• [Information shown]:

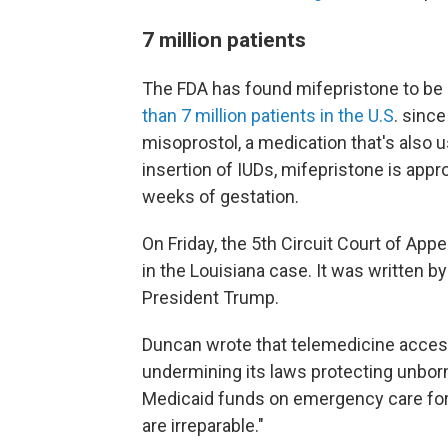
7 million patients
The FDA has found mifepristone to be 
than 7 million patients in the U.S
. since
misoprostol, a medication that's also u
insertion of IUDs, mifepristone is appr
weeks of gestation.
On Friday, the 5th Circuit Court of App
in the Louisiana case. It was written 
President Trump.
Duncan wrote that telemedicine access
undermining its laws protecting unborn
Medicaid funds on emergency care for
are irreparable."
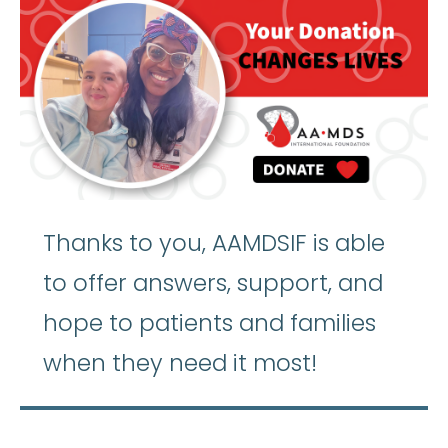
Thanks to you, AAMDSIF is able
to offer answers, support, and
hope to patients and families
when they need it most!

---

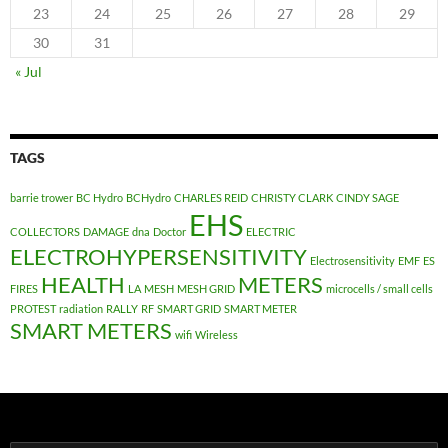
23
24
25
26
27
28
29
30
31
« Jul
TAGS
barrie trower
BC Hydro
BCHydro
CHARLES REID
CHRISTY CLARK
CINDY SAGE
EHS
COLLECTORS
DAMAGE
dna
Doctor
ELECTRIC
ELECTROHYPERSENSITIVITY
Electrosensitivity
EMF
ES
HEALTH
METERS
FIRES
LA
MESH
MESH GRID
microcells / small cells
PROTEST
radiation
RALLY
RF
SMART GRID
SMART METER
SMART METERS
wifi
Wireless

• [What is required]:
Your reply is to be the number of lines above in which the word "patients" appears, and nothing else.

• [Task result]:
3